> _PROBLEM SET_
1. Decide whether each statement below agrees with the R excerpt on joining functions to nested data. Answer yes or no for each, quoting the deciding words.
(a) The joined result is a tibble with 16 rows.
(b) Every test tibble has 2,016 rows.
(c) The functions are joined to the data with left_join.
2. In the R excerpt on joining functions to nested data, which two values appear in the data_fun_name column?
3. Reproduce the R excerpt on joining functions to nested data word for word, starting at "Preparing the time" and ending after "a nested list.".

----- SELECTION

Then the last steps here is to join the nested function with our nested data:

# combine with models
pjm %<>%
  left_join(data_funs)

pjm
#> # A tibble: 16 x 5
#>    provider test               train                data_fun_name data_fun
#>    <chr>    <list>             <list>               <chr>         <list>  
#>  1 AEP      <tibble [672 x 2]> <tibble [2,016 x 2]> ts            <fn>    
#>  2 AEP      <tibble [672 x 2]> <tibble [2,016 x 2]> msts          <fn>    
#>  3 COMED    <tibble [672 x 2]> <tibble [2,016 x 2]> ts            <fn>    
#>  4 COMED    <tibble [672 x 2]> <tibble [2,016 x 2]> msts          <fn>    
#>  5 DAYTON   <tibble [672 x 2]> <tibble [2,016 x 2]> ts            <fn>    
#>  6 DAYTON   <tibble [672 x 2]> <tibble [2,016 x 2]> msts          <fn>    
#>  7 DEOK     <tibble [672 x 2]> <tibble [2,016 x 2]> ts            <fn>    
#>  8 DEOK     <tibble [672 x 2]> <tibble [2,016 x 2]> msts          <fn>    
#>  9 DOM      <tibble [672 x 2]> <tibble [2,016 x 2]> ts            <fn>    
#> 10 DOM      <tibble [672 x 2]> <tibble [2,016 x 2]> msts          <fn>    
#> 11 DUQ      <tibble [672 x 2]> <tibble [2,016 x 2]> ts            <fn>    
#> 12 DUQ      <tibble [672 x 2]> <tibble [2,016 x 2]> msts          <fn>    
#> 13 EKPC     <tibble [672 x 2]> <tibble [2,016 x 2]> ts            <fn>    
#> 14 EKPC     <tibble [672 x 2]> <tibble [2,016 x 2]> msts          <fn>    
#> 15 FE       <tibble [672 x 2]> <tibble [2,016 x 2]> ts            <fn>    
#> 16 FE       <tibble [672 x 2]> <tibble [2,016 x 2]> msts          <fn>

Preparing the time series model list

Similar to when we create the data representation list, we could also make some time series models as a nested list.

----------
----- SUPPLIED RECORDS

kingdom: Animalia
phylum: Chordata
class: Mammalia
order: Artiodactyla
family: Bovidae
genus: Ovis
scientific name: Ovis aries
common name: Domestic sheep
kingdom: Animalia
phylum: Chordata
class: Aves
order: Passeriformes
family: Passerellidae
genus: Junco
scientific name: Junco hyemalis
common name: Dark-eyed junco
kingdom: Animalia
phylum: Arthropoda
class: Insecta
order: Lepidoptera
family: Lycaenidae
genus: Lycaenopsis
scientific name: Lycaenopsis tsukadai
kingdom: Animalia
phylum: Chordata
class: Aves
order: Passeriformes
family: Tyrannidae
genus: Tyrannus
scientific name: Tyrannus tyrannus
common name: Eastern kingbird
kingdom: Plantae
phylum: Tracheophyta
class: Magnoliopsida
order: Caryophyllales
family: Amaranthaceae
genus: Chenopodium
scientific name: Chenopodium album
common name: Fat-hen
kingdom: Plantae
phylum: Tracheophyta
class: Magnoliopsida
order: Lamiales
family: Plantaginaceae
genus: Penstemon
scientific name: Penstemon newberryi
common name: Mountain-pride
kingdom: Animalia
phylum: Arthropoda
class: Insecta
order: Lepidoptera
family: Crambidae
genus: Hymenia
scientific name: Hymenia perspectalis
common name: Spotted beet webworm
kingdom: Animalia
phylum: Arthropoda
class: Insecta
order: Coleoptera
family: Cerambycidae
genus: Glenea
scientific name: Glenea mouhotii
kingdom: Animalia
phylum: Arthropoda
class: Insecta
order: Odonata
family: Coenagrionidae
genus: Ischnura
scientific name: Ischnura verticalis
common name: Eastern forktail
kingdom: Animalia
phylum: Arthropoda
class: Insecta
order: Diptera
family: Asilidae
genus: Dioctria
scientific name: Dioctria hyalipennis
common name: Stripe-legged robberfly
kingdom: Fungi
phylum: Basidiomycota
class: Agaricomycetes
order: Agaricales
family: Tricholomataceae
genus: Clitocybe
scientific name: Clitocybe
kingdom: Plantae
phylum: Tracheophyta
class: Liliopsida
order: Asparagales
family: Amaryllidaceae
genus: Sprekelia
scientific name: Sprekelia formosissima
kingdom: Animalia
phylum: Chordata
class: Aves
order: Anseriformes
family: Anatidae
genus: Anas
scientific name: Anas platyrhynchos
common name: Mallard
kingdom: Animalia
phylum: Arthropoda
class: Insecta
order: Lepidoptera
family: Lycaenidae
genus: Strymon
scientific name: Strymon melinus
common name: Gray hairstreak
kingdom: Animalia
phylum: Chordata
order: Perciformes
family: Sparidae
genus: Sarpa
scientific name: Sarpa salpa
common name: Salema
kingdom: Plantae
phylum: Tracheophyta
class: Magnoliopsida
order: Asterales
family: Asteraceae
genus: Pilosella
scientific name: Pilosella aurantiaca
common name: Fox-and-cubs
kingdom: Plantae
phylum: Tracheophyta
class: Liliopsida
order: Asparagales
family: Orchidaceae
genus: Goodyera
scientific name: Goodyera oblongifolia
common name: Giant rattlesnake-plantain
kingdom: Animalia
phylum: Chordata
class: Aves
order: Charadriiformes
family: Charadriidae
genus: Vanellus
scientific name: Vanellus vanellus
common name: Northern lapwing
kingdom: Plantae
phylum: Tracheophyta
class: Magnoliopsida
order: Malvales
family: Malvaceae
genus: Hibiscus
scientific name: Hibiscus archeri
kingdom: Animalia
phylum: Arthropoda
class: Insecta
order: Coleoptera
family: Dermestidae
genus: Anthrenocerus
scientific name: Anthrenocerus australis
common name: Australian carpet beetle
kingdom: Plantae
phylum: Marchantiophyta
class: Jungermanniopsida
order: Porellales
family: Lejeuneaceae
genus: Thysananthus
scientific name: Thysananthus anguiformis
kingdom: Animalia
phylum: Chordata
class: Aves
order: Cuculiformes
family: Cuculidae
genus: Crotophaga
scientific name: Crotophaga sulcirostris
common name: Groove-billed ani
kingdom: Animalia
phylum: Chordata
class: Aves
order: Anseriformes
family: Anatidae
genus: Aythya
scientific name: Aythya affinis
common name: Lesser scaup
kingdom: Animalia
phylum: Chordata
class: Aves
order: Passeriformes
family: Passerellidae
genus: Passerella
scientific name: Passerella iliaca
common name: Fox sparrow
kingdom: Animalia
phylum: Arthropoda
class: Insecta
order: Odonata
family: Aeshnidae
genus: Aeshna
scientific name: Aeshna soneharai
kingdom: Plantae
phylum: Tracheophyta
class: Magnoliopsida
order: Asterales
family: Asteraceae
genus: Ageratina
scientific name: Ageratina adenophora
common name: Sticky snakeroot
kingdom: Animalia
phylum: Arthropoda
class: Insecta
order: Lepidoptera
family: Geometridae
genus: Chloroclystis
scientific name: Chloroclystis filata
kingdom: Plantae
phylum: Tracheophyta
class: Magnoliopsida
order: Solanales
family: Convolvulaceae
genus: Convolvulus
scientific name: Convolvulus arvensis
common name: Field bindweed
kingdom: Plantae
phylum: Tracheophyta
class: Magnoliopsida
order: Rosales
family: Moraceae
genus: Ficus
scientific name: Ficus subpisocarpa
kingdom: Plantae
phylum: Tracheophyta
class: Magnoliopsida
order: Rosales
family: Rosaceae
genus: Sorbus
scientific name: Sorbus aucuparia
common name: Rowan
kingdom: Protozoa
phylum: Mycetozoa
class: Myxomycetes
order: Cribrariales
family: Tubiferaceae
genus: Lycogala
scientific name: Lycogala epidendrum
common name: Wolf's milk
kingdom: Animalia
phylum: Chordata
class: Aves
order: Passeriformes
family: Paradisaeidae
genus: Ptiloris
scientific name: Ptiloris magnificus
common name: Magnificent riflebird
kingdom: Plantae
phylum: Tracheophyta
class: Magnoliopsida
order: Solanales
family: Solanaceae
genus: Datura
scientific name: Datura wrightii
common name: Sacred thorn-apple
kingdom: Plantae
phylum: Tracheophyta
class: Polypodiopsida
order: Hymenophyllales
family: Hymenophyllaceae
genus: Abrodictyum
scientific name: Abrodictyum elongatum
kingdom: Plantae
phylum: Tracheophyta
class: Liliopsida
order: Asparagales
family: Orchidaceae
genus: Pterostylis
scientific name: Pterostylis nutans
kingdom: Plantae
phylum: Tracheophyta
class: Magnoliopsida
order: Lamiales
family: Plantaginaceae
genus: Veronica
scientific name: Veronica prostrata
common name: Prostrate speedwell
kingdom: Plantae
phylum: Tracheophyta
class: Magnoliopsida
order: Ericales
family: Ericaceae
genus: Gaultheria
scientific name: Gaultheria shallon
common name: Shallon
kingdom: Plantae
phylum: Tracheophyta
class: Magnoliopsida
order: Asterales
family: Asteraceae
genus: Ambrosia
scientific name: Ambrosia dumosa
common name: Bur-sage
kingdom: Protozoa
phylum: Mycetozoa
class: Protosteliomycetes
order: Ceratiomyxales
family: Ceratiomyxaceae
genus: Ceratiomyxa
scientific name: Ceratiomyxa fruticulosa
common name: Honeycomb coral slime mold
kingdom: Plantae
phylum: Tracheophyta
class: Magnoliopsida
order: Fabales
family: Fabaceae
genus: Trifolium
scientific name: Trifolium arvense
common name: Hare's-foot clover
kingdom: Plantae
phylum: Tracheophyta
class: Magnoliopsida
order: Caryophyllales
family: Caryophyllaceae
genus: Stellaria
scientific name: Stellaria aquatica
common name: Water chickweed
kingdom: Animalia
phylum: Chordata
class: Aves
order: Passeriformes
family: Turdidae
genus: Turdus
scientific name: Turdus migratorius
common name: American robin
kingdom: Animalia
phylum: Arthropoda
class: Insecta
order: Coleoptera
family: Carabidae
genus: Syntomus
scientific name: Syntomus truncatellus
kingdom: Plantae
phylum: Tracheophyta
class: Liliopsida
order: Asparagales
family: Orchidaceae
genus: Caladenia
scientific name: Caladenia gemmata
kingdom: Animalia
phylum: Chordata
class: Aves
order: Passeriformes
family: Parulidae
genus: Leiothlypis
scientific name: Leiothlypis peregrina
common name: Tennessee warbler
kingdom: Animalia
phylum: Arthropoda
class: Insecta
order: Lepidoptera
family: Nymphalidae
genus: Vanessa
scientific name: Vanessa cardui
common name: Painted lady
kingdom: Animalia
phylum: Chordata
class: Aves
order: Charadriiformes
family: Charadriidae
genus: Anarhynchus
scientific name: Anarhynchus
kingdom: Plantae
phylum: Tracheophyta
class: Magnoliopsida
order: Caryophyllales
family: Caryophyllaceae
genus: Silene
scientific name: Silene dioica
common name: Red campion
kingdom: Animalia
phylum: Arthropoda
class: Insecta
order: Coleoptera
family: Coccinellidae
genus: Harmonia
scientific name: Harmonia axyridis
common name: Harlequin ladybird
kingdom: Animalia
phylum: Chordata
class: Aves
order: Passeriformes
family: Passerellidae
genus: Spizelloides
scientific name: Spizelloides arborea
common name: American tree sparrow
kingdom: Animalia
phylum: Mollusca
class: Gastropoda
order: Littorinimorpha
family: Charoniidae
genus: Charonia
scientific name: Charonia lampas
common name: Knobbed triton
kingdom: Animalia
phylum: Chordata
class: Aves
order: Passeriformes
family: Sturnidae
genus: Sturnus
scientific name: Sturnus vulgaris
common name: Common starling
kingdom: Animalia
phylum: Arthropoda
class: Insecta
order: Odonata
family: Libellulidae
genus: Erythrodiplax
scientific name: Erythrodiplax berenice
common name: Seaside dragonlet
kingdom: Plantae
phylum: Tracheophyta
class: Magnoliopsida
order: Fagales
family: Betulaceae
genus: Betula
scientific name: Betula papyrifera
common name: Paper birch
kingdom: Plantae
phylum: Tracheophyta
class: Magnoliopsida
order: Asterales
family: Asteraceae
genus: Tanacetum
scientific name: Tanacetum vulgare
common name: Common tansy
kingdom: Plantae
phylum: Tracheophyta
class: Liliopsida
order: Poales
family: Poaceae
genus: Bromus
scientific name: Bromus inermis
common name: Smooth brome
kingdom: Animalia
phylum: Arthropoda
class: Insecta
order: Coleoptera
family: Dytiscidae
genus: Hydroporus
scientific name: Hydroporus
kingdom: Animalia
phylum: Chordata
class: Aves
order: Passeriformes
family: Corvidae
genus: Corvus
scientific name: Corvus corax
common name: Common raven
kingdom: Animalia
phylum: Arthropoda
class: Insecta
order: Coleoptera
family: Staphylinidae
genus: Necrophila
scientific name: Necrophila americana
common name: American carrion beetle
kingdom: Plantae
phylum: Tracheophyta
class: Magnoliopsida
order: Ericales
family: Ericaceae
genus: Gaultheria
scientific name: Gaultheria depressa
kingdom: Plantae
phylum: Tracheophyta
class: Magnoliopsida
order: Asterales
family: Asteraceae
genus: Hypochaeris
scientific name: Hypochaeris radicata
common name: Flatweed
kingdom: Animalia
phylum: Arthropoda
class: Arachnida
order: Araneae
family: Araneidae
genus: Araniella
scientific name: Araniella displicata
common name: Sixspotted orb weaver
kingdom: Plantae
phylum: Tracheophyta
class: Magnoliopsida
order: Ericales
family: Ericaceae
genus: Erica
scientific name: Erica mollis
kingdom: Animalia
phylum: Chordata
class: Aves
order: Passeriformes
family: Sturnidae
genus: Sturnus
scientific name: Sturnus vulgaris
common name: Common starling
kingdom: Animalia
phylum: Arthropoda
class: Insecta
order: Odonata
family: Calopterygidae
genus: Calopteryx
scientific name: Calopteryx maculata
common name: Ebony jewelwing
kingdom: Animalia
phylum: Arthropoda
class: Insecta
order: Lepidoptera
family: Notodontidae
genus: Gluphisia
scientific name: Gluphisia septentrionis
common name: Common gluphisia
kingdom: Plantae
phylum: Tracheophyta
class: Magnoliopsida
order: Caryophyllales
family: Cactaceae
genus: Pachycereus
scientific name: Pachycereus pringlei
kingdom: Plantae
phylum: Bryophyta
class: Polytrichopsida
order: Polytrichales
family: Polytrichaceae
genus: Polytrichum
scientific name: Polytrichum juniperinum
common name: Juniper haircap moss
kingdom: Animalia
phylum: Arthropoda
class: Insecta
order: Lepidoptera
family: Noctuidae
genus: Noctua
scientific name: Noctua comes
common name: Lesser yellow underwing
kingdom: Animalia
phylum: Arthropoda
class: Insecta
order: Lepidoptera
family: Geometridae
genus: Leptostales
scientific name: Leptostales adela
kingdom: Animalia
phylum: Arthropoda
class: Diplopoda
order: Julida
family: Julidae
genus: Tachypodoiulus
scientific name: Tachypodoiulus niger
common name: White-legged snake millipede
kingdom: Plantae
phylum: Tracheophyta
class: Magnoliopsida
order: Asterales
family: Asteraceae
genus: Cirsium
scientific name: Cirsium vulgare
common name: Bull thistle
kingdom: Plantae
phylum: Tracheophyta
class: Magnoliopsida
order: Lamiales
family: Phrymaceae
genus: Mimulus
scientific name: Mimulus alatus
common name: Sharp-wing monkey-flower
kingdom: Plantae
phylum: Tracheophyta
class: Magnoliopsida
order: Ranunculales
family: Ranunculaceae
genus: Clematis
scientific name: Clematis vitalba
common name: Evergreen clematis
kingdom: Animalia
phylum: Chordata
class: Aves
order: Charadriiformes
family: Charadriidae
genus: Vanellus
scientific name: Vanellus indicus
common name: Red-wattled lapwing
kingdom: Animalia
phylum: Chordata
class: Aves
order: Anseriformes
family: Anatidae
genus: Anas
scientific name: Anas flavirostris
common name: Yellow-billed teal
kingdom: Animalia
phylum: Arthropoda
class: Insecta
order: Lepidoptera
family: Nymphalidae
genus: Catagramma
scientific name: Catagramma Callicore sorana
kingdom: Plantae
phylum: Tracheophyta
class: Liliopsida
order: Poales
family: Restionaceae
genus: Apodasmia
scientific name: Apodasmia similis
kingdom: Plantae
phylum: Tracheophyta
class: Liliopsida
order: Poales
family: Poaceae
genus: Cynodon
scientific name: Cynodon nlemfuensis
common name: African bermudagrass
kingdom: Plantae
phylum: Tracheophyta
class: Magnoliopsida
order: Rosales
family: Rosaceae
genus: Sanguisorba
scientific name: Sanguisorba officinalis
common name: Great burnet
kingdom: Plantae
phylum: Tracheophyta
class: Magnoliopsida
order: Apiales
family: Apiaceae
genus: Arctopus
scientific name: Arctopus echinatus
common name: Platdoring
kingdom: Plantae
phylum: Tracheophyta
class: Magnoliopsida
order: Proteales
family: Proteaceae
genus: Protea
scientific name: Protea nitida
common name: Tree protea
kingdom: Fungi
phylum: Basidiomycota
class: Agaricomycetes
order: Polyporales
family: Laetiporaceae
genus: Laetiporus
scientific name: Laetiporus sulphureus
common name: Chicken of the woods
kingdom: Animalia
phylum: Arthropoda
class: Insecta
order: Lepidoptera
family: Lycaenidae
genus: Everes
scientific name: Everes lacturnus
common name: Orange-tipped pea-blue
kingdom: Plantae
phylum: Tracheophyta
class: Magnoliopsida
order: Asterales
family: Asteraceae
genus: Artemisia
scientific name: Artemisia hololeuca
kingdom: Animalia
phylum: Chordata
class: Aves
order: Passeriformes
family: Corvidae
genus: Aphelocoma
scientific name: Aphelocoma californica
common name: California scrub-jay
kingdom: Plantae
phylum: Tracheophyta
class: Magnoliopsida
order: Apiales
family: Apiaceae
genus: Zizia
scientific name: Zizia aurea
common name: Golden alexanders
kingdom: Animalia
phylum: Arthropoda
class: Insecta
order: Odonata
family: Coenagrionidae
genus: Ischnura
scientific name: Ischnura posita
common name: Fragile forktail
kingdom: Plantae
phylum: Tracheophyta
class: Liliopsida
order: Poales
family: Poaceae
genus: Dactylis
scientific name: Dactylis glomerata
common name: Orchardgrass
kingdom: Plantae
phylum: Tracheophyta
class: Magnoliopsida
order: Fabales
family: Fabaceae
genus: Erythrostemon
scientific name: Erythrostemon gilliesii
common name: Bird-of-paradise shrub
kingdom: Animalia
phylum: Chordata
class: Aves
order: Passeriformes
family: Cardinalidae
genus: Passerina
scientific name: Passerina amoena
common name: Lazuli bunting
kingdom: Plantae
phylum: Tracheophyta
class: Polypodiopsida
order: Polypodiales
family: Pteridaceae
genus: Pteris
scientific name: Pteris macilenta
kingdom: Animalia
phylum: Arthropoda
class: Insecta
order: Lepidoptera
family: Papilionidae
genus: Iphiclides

----------

> _SOLUTIONS TO THE TASKS_
1.
(a) Yes: "# A tibble: 16 x 5"
(b) No: "<tibble [672 x 2]>"
(c) Yes: "left_join(data_funs)"

2. ts and msts.

3.
Preparing the time series model list

Similar to when we create the data representation list, we could also make some time series models as a nested list.